Dizem os franceses: Le charme, plus beau que la beauté – o charme, mais belo do que a beleza. Há um charme nesse modo de proceder de Deus que, podendo realizar a União Hipostática com a mais alta das criaturas, decidiu encarnar-Se e elevar, assim, a totalidade da Criação. Que coisa maravilhosa!

Inicia-se, então, a luta do Verbo de Deus encarnado, nascendo das entranhas virginais de Maria Santíssima, chegando à Terra, passando aqui trinta e três anos rezando, ensinando, sacrificando-Se e, afinal, trava a batalha da Cruz, deixa-Se crucificar, depois ressuscita triunfalmente. Não sem antes fundar a Igreja, a qual, uma vez instituída, começa o grande combate do Corpo Místico de Cristo que durará até o fim dos tempos, quando Nosso Senhor Jesus Cristo voltará e, com o sopro de sua boca, destruirá o anticristo. Nisso temos a ideia mais próxima possível do que seria uma batalha arquetípica.

A Criação não nos foi dada apenas de um modo descritivo como um álbum que folheamos, mas para subirmos muito mais alto e nos aproximarmos de Deus.

Doutrina das escaladas do espírito

Arquivo Revista
Dr. Plinio em dezembro de 1982

Chegamos, assim, a uma doutrina das escaladas, não as do corpo, mas as do espírito. As escaladas do corpo não estão fora e muito menos contra o plano da Providência, mas se encontram muito menos dentro desse plano do que as do espírito, nas quais está presente a graça divina a nos dizer: “Meu filho, presta atenção no melhor vislumbre, o qual te faz desejar mais: o píncaro misterioso de toda ordem do ser. Esse píncaro, meu filho, conhecê-lo-ás no Céu: é Deus Nosso Senhor, Verdade, Bem e Belo absolutos. N’Ele tua insaciável sede do absoluto se saciará eternamente.”

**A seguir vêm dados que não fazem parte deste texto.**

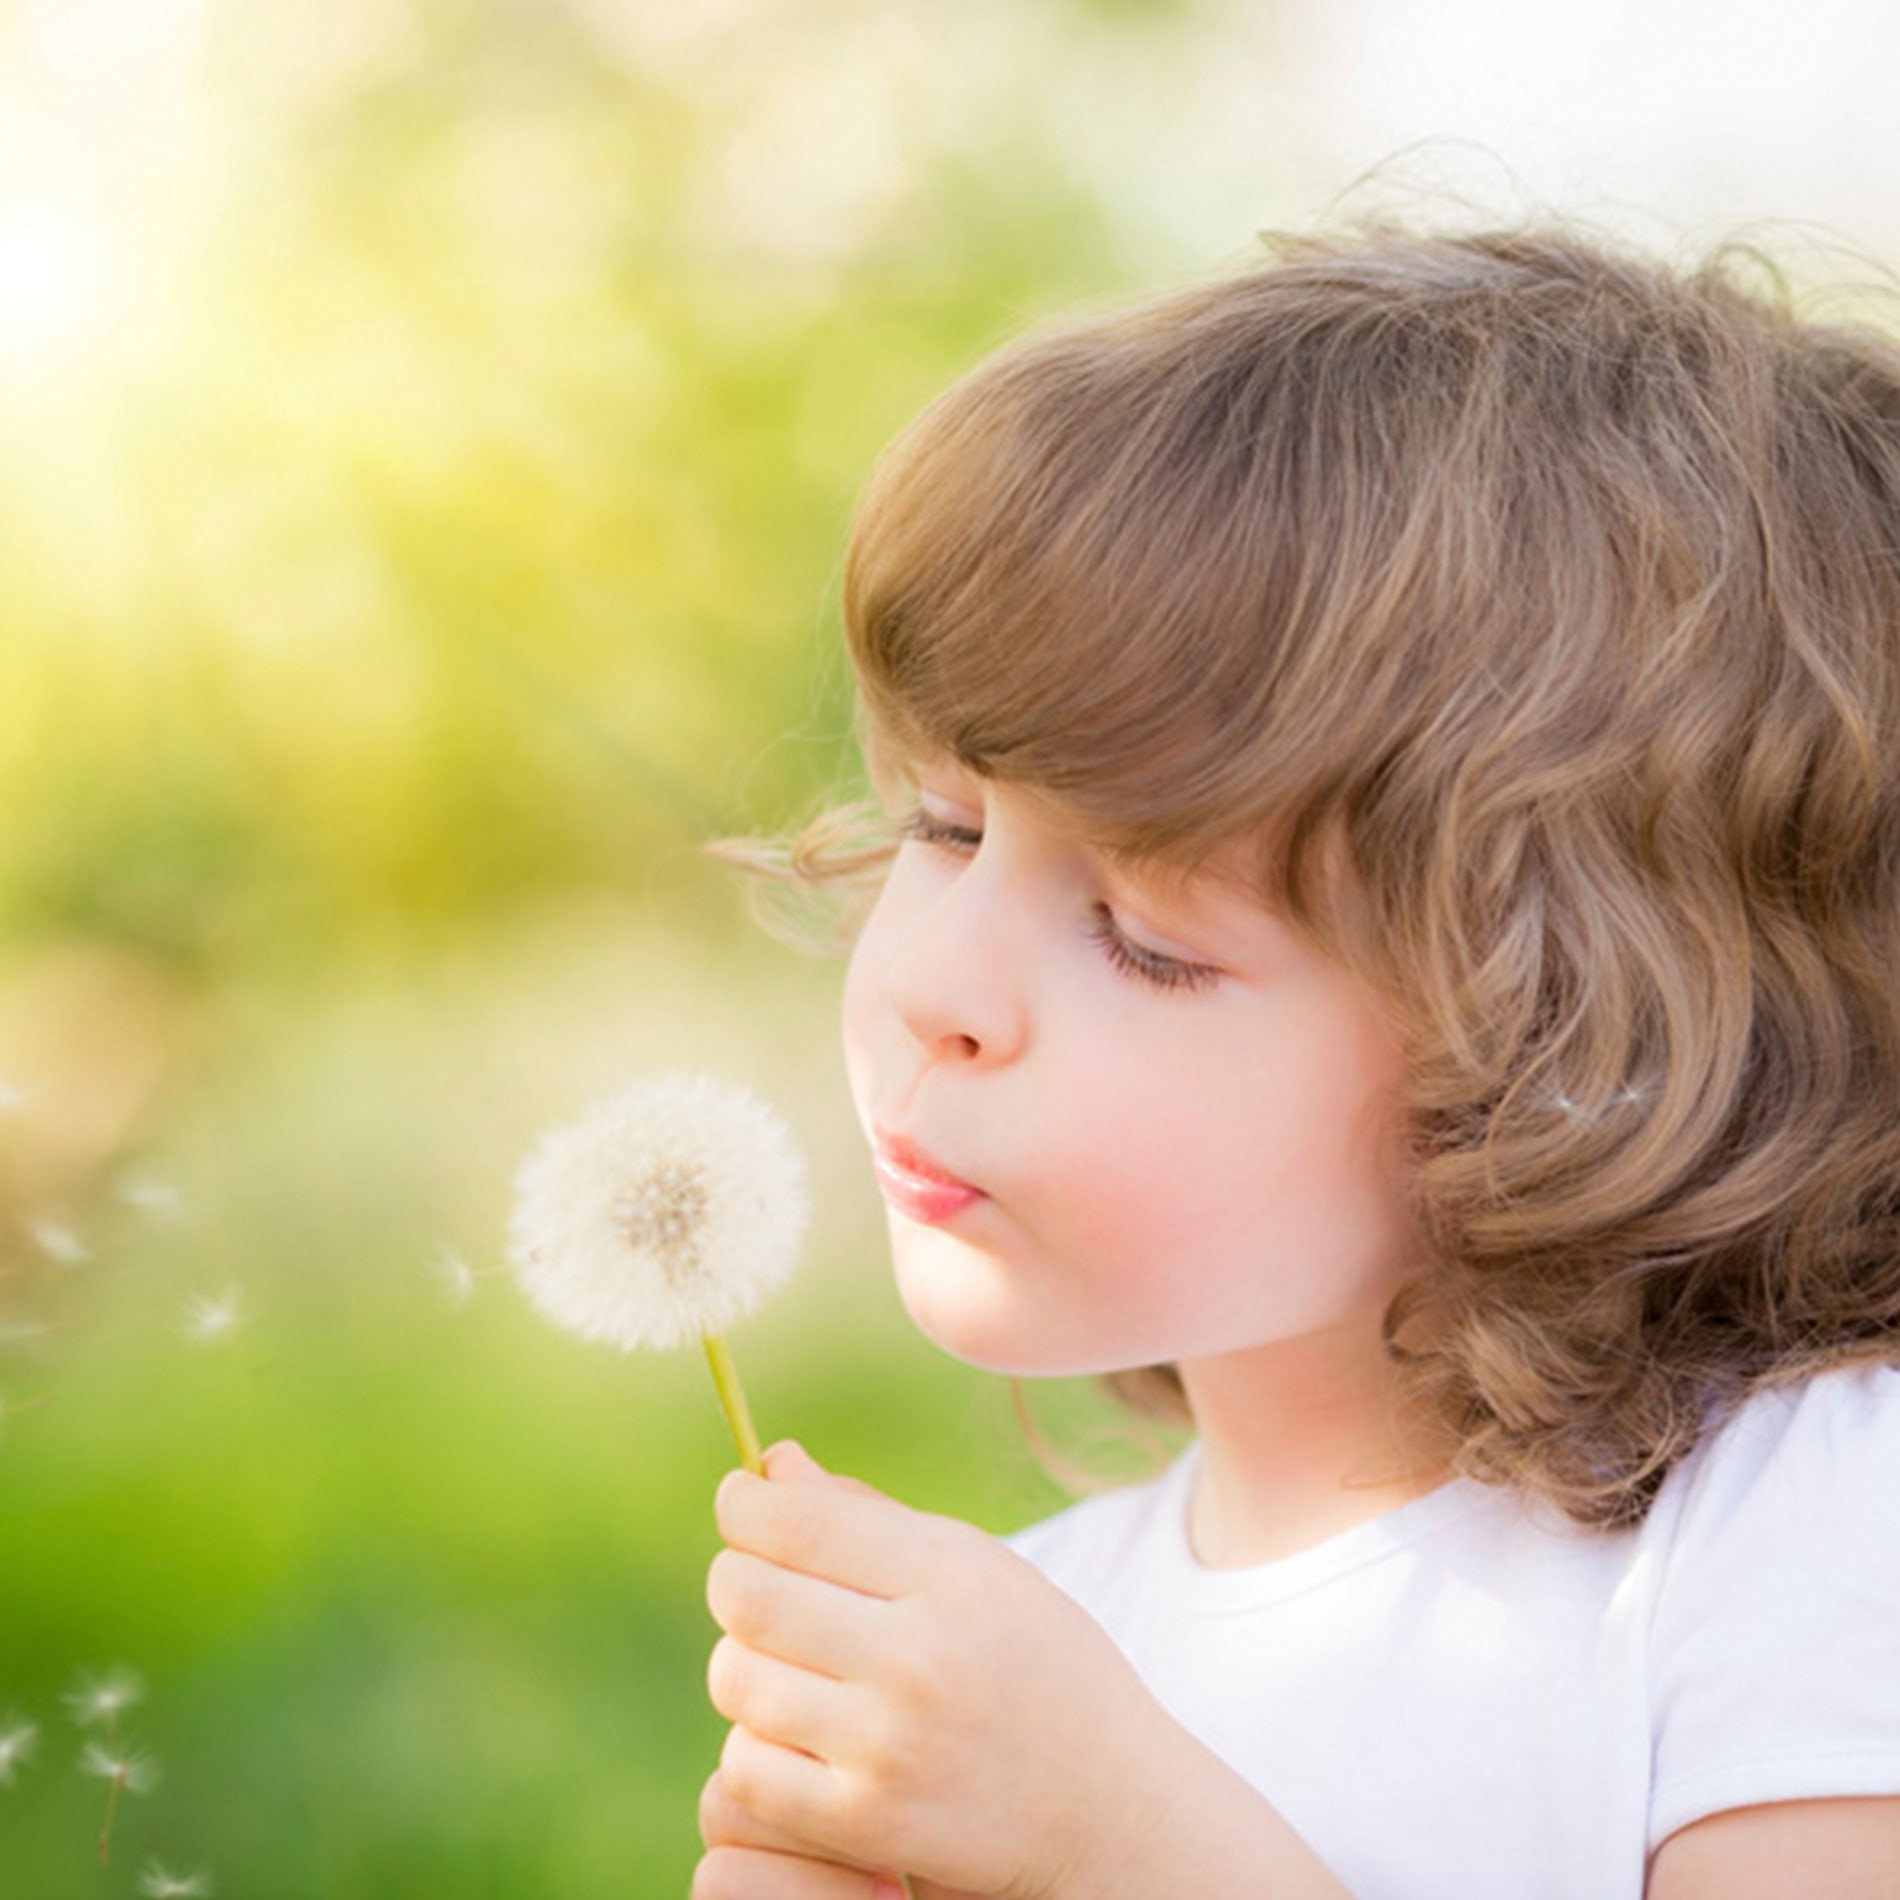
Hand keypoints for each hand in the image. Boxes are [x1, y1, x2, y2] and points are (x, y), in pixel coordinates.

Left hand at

Que escola de santidade seria se, à força de pensar nessas realidades, pudéssemos imaginar um pouco como é o reluzimento que nos espera no Céu! Não é uma pura fantasia. Se examino com cuidado minha alma, notando as coisas que lhe dão um sobressalto especial de alegria e felicidade, de apetência de absoluto, e outras que lhe proporcionam menos, entendo como por ali corre a promessa do que vou ver, vou ter e, muito mais ainda, a promessa do que eu vou ser.

Dessa maneira me é dado um ligeiro antegozo do que será a minha presença no Céu. Posso conjecturar que meu Anjo da Guarda represente isso, e imaginar o gáudio do meu encontro com esse meu arquétipo, que me entende completamente e no qual repouso com plena confiança.

Flávio Lourenço
Anunciação – Castelo de Plessis-Bourré, França

Mas subindo pela escada dos Anjos, chego à Regina Angelorum, síntese de todos os espíritos angélicos. E, afinal, na conduta nobre, majestosa, séria, aprazível de Nossa Senhora, descubro um reluzimento pelo qual vejo a Deus. Assim, não O contemplo apenas face a face, mas também, por assim dizer, de dentro dos olhos da Santíssima Virgem.

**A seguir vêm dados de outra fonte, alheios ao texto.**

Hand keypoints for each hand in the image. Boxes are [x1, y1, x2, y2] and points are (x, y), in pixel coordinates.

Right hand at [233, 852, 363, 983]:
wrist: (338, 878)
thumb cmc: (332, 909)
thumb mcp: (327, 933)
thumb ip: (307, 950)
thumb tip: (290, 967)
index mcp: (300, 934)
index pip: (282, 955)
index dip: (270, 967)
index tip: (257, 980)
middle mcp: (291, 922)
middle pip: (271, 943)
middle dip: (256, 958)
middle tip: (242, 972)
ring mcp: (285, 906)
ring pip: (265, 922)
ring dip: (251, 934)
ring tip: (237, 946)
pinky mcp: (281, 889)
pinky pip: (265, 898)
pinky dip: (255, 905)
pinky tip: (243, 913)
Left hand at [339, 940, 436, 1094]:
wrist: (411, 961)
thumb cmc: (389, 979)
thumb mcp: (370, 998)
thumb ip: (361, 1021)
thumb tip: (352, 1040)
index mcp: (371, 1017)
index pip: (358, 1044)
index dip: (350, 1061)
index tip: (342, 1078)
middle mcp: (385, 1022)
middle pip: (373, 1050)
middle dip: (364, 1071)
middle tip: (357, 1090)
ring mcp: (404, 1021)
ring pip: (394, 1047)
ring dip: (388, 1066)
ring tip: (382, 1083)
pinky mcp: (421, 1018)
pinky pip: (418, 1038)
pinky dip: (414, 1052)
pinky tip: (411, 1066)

Eis como em uma boa educação todas as matérias deveriam ser apresentadas para formar os espíritos, desde os fundamentos mais internos, desejando isso. Formadas assim, até onde as pessoas chegariam? A um rio de sabedoria, que não se confunde com informação de fichário. Que fontes de retidão de alma, de santidade e de beleza nasceriam assim para o mundo!

(Extraído de conferência de 11/12/1982)

1) Do latim: verdadeiro, bom e belo.